Stored data entries
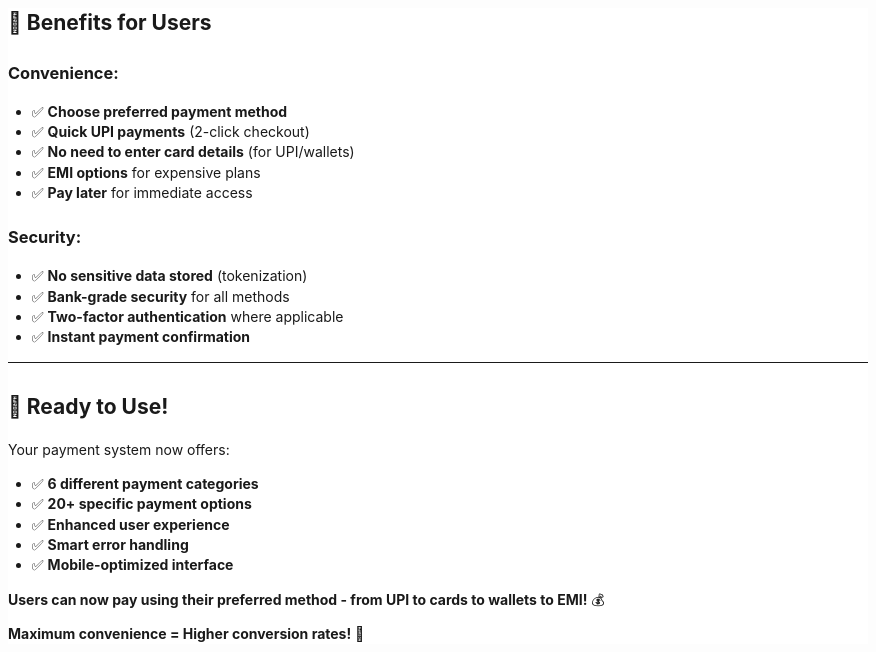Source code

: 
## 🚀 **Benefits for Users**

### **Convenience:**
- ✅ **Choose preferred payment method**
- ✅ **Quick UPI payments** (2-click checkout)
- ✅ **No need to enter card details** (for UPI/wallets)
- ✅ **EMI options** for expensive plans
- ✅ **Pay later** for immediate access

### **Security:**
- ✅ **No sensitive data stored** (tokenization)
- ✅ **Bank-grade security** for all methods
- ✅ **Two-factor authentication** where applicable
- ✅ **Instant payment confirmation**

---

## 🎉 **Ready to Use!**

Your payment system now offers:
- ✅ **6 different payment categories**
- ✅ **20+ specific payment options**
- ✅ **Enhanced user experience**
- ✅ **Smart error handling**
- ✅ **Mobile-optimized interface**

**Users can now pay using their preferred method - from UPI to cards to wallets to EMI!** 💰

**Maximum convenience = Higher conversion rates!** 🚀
* * *
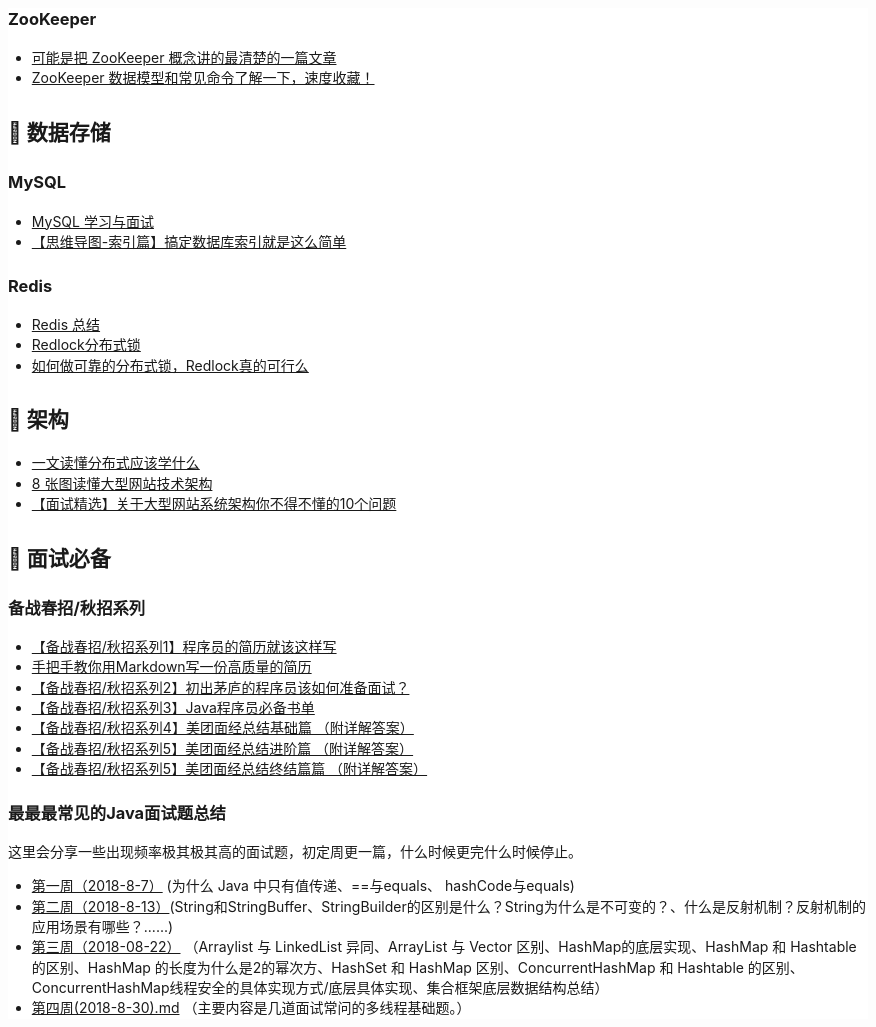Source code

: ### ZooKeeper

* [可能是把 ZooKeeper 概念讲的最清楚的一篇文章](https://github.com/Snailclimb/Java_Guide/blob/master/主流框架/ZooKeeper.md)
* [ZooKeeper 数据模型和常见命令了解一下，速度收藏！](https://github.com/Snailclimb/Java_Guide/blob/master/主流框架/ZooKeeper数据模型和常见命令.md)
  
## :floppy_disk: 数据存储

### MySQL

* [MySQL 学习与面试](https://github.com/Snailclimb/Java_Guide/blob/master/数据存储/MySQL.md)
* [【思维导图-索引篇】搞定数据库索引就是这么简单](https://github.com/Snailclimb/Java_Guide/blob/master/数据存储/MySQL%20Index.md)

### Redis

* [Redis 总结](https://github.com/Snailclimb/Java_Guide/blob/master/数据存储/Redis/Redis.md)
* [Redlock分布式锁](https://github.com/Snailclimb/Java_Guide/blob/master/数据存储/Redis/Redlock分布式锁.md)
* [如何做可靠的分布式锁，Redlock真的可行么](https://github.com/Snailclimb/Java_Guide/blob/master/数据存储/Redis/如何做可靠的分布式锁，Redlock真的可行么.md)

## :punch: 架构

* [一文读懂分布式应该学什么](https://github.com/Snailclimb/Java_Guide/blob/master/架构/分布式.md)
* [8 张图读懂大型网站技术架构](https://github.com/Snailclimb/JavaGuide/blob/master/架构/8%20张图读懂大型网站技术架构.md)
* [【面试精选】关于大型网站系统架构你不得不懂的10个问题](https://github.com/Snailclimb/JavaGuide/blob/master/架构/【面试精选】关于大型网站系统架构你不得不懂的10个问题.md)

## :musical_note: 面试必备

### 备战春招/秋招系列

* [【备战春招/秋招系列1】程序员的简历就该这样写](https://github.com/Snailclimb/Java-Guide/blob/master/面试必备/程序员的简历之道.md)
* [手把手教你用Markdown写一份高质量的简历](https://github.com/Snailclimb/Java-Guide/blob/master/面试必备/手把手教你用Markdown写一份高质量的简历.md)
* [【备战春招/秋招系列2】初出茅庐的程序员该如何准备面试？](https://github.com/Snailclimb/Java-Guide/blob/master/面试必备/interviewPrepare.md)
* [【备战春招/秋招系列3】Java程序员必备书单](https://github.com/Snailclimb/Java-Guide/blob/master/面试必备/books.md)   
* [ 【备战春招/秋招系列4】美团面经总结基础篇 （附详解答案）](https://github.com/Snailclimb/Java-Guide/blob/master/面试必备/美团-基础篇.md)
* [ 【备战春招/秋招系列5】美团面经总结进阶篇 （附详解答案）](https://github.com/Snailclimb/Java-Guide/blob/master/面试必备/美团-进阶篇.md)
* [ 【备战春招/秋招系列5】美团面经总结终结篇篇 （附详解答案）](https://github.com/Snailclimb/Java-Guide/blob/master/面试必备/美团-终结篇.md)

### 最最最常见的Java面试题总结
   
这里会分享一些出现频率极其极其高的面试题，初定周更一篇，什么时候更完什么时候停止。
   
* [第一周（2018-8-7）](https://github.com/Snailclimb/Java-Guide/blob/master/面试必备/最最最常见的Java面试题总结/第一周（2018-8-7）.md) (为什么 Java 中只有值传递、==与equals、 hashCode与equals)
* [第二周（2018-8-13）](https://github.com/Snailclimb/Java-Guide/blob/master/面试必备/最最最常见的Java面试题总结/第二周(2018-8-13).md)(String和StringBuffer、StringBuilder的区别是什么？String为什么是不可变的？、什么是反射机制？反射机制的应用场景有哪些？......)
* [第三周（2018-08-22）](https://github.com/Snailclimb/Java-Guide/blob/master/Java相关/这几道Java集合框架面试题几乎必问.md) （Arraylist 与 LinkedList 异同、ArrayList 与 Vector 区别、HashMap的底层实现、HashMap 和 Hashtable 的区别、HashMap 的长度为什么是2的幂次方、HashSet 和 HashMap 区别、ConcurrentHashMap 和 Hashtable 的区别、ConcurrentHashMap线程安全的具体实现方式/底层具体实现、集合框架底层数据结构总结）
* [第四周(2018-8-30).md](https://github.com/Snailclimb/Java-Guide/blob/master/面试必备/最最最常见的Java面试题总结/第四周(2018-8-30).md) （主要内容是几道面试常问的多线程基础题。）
...
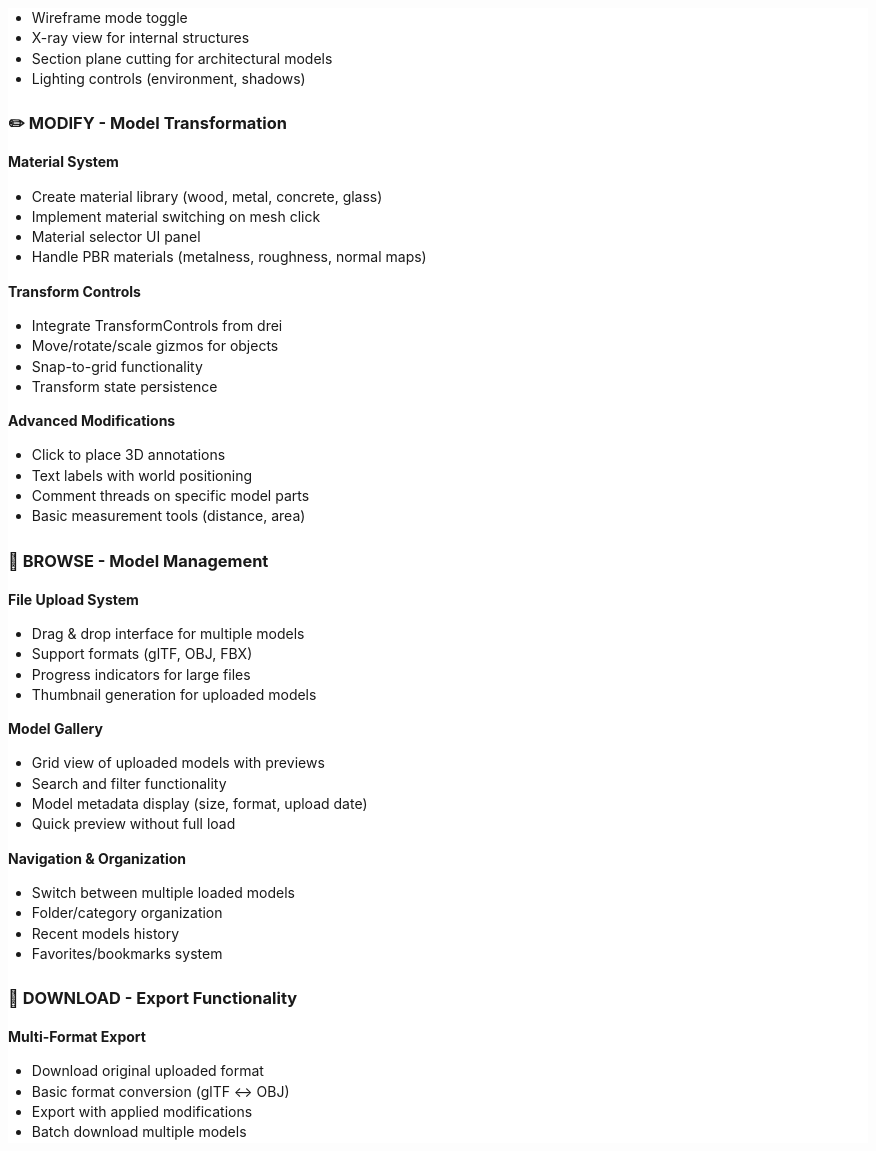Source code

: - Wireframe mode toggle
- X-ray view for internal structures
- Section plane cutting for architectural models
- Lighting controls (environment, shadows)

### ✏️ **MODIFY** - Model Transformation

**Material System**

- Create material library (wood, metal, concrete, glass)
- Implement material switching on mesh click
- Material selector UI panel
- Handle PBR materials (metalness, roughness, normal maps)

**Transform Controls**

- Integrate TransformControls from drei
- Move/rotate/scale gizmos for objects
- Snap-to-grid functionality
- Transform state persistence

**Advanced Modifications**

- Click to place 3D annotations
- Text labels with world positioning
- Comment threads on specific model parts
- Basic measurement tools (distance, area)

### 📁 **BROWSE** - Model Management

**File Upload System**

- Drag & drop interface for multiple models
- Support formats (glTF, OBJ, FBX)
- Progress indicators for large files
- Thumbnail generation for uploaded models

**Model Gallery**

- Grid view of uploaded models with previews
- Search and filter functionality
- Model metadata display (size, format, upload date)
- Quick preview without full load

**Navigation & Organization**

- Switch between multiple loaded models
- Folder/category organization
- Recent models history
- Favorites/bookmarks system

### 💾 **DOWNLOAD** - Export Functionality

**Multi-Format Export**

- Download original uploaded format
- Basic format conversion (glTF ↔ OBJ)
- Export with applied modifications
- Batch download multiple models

▸ WHAT THE EXERCISE ASKS:
The range runs from the line above containing "- Model metadata" to the line containing "- Batch download multiple models", inclusive. Restate those lines word for word and no others.

▸ REPLY TO THE EXERCISE:
- Model metadata display (size, format, upload date)
- Quick preview without full load

**Navigation & Organization**

- Switch between multiple loaded models
- Folder/category organization
- Recent models history
- Favorites/bookmarks system

### 💾 **DOWNLOAD** - Export Functionality

**Multi-Format Export**

- Download original uploaded format
- Basic format conversion (glTF ↔ OBJ)
- Export with applied modifications
- Batch download multiple models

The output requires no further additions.